A l’ombre du campanile de la Basilique de Sion, sur la rive du Brénon, le petit village de Thorey connut de 1920 à 1924 une certaine effervescence. C’est en effet là, en pleine campagne lorraine, au cœur du Saintois, que le maréchal Hubert Lyautey avait choisi de bâtir un domaine onirique pour finir sa vie avec son épouse Inès de Bourgoing.
Le Château de Thorey-Lyautey offre un cadre enchanteur (Crédits photo : Patrice GREFF pour le Groupe BLE Lorraine)
Le maréchal fit ainsi construire un véritable château du XXème siècle, prolongeant ainsi majestueusement une petite gentilhommière que lui avait léguée sa tante. Cette élégante et étonnante demeure, sans style particulier, associe harmonieusement des éléments Art déco et des réminiscences du Siècle des Lumières, en s’ouvrant sur un magnifique parc à l’anglaise verdoyant de deux hectares. L’intérieur du château recèle bien d’autres secrets et merveilles encore, à l’image de la bibliothèque, riche de quelques 16 000 ouvrages. La partie la plus surprenante de l’édifice sa cache pourtant sous les combles. A côté du salon d’Indochine et de Madagascar, le visiteur se trouve soudainement transporté au Maroc. Divans, tables basses, marqueteries, tapis, dallage ou encore plateaux en cuivre, tout a été mise en œuvre pour récréer avec fidélité et avec le souci du détail l’atmosphère d’un palais de Fès ou de Rabat. A la demande de Lyautey, plusieurs artisans vinrent expressément du Maroc pour assister l’architecte Albert Laprade dans ces travaux. Ce dernier avait en effet participé à l’aménagement de Casablanca quand Lyautey était encore résident général de France au Maroc. L’illusion est parfaite. Le résultat final n’a d’égal que la démesure du lieu.
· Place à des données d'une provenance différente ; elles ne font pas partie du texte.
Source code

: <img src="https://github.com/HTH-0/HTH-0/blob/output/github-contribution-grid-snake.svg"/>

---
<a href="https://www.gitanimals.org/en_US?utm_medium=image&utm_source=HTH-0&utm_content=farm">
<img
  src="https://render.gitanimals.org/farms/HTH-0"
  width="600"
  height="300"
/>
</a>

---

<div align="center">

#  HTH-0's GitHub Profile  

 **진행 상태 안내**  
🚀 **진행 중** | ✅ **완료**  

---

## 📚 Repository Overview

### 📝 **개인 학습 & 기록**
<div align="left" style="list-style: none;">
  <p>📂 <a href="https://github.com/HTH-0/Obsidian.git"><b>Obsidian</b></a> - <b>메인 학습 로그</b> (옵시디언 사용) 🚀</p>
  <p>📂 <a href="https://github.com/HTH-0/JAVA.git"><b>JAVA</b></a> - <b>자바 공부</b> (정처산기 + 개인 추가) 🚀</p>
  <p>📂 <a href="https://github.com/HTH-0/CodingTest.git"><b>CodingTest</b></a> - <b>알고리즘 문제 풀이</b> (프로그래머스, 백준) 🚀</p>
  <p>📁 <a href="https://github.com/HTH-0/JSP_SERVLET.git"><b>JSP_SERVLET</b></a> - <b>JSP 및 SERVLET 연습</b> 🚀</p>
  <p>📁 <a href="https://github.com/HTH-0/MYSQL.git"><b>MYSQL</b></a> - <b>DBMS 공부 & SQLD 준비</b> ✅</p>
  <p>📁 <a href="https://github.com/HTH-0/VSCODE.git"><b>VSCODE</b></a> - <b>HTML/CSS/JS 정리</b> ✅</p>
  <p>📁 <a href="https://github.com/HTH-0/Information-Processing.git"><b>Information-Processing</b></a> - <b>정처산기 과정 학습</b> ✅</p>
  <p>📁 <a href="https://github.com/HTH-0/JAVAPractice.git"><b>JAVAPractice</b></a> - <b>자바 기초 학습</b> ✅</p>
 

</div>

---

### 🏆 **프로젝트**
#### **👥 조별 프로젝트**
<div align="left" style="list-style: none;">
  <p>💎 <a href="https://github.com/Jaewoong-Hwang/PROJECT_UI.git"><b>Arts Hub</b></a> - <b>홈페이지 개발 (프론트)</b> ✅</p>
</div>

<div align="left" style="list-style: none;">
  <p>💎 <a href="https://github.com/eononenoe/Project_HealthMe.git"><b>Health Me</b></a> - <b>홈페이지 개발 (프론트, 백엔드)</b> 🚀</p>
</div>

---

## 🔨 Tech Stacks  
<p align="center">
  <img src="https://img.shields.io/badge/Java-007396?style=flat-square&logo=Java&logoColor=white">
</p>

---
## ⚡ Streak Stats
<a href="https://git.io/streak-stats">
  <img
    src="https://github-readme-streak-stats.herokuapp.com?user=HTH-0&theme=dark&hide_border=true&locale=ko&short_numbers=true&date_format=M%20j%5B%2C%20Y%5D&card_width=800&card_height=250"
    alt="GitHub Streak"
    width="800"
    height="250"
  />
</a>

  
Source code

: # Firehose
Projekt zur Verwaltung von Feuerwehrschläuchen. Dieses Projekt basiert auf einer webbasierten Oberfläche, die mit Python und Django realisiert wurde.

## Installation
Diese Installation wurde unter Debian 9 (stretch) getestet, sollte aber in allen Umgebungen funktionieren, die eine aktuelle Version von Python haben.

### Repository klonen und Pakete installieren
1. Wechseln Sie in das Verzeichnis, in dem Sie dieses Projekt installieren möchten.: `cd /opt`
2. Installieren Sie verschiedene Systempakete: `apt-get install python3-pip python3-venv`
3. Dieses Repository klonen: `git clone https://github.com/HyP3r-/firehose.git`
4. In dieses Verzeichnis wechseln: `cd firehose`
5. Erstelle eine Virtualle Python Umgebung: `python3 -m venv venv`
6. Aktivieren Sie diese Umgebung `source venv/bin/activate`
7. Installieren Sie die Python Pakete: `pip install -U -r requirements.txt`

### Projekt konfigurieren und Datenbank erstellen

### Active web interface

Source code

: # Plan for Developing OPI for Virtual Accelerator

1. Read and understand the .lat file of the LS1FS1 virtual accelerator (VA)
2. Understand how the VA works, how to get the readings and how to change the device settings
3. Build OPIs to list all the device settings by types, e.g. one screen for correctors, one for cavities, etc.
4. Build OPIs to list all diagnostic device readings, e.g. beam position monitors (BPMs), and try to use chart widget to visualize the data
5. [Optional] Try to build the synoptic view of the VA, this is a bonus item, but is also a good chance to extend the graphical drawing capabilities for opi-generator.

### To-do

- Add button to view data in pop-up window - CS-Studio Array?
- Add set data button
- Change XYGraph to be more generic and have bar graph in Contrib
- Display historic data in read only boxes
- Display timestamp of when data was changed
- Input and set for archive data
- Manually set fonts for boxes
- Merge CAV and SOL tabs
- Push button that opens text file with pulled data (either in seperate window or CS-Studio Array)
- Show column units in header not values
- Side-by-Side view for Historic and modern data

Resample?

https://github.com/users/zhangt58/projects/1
Monté en grade au sein des corps coloniaux en Indochine et au Maghreb, Lyautey mena au Maroc une politique d’ouverture et de promotion qui n’avait rien de colonialiste. Selon lui, il était primordial que le Maroc demeure un protectorat français et non une colonie. Il entendait ainsi préparer le royaume à l’indépendance. C’est dans cette optique qu’il ordonna la construction d’infrastructures et d’équipements, dont notamment l’aménagement du port de Casablanca, afin d’assurer l’indépendance économique du pays via l’exportation des phosphates.
Né à Nancy en 1854, Lyautey avait été élevé dans la tradition aristocratique. Il ne concevait donc pas de vie sociale sans enracinement. Mais encore fallait-il pour cela être capable de recevoir sur ses terres. Or le château qu’il avait hérité de ses parents à Crévic, près de Lunéville, avait été totalement incendié par les Allemands le 22 août 1914. Ceux-ci auraient en effet voulu se venger de Lyautey à qui ils attribuaient l’échec de la colonisation du Maroc pour leur compte.
Bien que la commune de Thorey-Lyautey ait ajouté à sa dénomination le nom du maréchal à sa mort en 1934, Lyautey, également ancien ministre de la guerre et membre de l’Académie française, reste encore aujourd’hui largement méconnu du grand public. Un oubli parfaitement orchestré par les autorités et le pouvoir.
Malgré certaines contradictions, Lyautey a été de son vivant victime de la malédiction de ceux qui ont raison trop tôt, contestés autant par les envieux que par les sceptiques. Monarchiste affirmé, il se mit pourtant sans état d’âme au service de la République, tout en brocardant dès qu’il le pouvait le régime parlementaire. Officier issu d’une famille de grands soldats, il encensa dans un article sulfureux « le rôle social de l’officier », aujourd’hui enseigné dans les écoles militaires. Le maréchal pris également à contre-courant la défense de Dreyfus. Il écrivait ainsi en 1895 : « L’opinion hurle à la mort contre ce juif, parce qu’il est juif et qu’aujourd’hui, l’antisémitisme tient la corde ». Ses penchants homosexuels affirmés furent également cruellement moqués par Clemenceau. Enfin, Lyautey écrivit à propos de la traduction française du manifeste d’Adolf Hitler, Mein Kampf, éditée avant la Seconde Guerre mondiale : « Tout Français doit lire ce livre. » Il est aujourd’hui avéré qu’il s’agissait d’un avertissement incitant les Français à prendre conscience de la monstruosité du nazisme, et non d’une quelconque caution délivrée au Führer. Les politiques et les médias de l’époque firent quant à eux un bien vil raccourci qui coûta cher à Lyautey.
Labellisé « Maison des Illustres » en 2012, le Château de Thorey-Lyautey est un témoignage inestimable d’une vie et d’un autre temps.